In 1809 Arnold obtained from the Lord Chamberlain a license to open the Lyceum in the Strand as an English opera house. The building was previously devoted to subscription concerts, picture exhibitions, feats of horsemanship and conjuring. Upon the destruction of the Drury Lane Theatre by fire in the same year, the Drury Lane Company moved to the Lyceum, and remained there for three seasons. The license had been originally granted in the belief that the house would be open only for four months in the summer, and would become a nursery of singers for the winter theatres. Up All Night, or The Smuggler's Cave, Britain's Jubilee, The Maniac, or Swiss Banditti, and Plots, or The North Tower are the titles of musical plays by Arnold presented by the Drury Lane Company during their occupancy of the English Opera House. The theatre was afterwards open under his own management, when his operas The King's Proxy, The Devil's Bridge, The Americans, Frederick the Great, Baron Trenck, Broken Promises and dramas including Two Words and Free and Easy were produced in succession. In 1811 he staged M.P., a comic opera to a libretto by Thomas Moore.
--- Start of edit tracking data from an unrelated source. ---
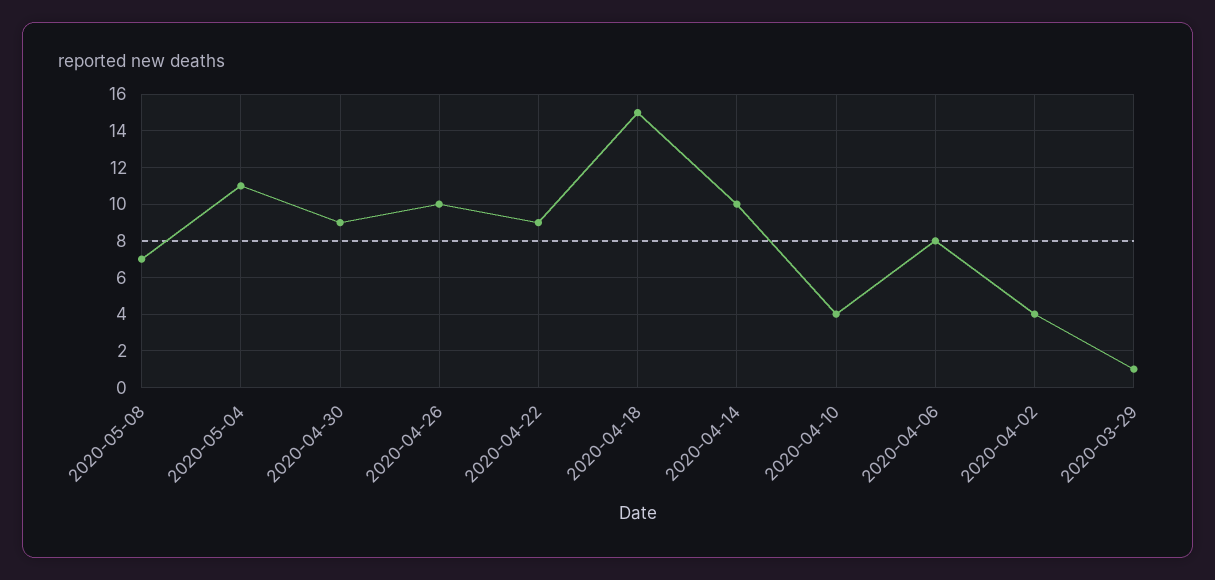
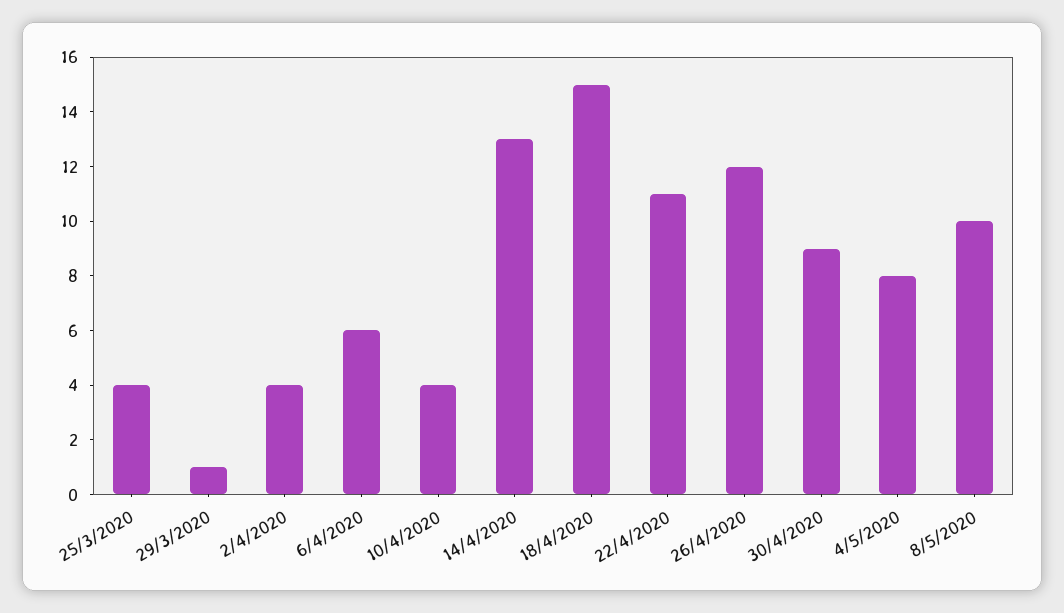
  {
-   "2020-05-08": 7,
+   "2020-05-08": 10,
-   "2020-05-04": 11,
+   "2020-05-04": 8,
    "2020-04-30": 9,
-   "2020-04-26": 10,
+   "2020-04-26": 12,
-   "2020-04-22": 9,
+   "2020-04-22": 11,
    "2020-04-18": 15,
-   "2020-04-14": 10,
+   "2020-04-14": 13,
    "2020-04-10": 4,
-   "2020-04-06": 8,
+   "2020-04-06": 6,
    "2020-04-02": 4,
-   "2020-03-29": 1
+   "2020-03-29": 1,
+   "25/3/2020": 4
  }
William Hazlitt wrote in 1816 of Arnold's The King's Proxy that it was "the essence of four hundred rejected pieces … with all that is threadbare in plot, lifeless in wit, and sickly in sentiment" and that "Mr. Arnold writes with the fewest ideas possible; his meaning is more nicely balanced between sense and nonsense than that of any of his competitors; he succeeds from the perfect insignificance of his pretensions, and fails to offend through downright imbecility." Arnold's Two Words, however, Hazlitt pronounced "a delightful little piece. It is a scene with robbers and midnight murder in it; and all such scenes are delightful to the reader or spectator. We can conceive nothing better managed than the plot of this."

In 1812 Arnold had been invited to undertake the direction of the Drury Lane Theatre; he resigned his office on the suicide of Samuel Whitbread in 1815. In 1816 the English Opera House was reopened by Arnold, having been rebuilt on an enlarged scale by Samuel Beazley, the architect, at a cost of £80,000.

In 1824 Arnold produced for the first time in England a version of Carl Maria von Weber's Der Freischütz, which had been previously refused by the two patent theatres. Other foreign operas of note, the Tarare of Antonio Salieri, The Freebooters by Ferdinando Paer, The Robber's Bride by Ferdinand Ries, and Heinrich Marschner's Der Vampyr, were afterwards produced at the English Opera House for the first time in England. In 1830 the theatre was destroyed by fire. In 1834 the rebuilt Lyceum, also by Samuel Beazley, was opened to the public. The English operas Nourjahad by Edward Loder and The Mountain Sylph by John Barnett were produced under Arnold's management.

Arnold was a magistrate.

==Family==
In 1803 Arnold married the daughter of Henry James Pye, the Poet Laureate. Thomas James Arnold was his son.